◆ Problem details
Return the lines of the data below exactly. Start at the first and end with the line containing "right back paw: (239, 455)".

(Bounding box coordinate data)
____
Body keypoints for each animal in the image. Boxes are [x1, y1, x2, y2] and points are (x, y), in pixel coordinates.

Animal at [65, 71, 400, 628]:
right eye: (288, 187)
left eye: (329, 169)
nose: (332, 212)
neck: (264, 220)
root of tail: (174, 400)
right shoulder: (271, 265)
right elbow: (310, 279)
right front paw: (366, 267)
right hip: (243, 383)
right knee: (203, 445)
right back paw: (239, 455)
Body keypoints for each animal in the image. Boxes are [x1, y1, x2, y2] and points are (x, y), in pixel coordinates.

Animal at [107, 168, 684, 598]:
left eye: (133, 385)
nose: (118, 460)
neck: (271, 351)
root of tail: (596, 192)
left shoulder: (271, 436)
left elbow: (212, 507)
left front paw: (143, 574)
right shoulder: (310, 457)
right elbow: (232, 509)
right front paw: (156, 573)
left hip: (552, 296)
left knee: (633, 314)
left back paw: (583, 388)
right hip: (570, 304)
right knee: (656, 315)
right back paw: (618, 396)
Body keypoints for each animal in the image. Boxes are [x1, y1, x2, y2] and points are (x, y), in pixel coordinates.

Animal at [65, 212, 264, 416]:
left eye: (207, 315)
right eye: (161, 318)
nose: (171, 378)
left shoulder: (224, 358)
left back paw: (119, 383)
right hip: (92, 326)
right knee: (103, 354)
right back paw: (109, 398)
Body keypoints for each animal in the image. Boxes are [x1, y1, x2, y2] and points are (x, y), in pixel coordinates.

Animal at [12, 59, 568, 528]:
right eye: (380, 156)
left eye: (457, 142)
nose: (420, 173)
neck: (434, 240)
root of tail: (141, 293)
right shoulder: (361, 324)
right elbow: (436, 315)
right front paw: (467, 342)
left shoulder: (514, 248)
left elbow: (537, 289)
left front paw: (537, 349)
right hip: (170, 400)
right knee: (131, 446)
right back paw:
____
◆ Output of the task
Body keypoints for each animal in the image. Boxes are [x1, y1, x2, y2] and points are (x, y), in pixel coordinates.

Animal at [65, 71, 400, 628]:
right eye: (288, 187)
left eye: (329, 169)
nose: (332, 212)
neck: (264, 220)
root of tail: (174, 400)
right shoulder: (271, 265)
right elbow: (310, 279)
right front paw: (366, 267)
right hip: (243, 383)
right knee: (203, 445)
right back paw: (239, 455)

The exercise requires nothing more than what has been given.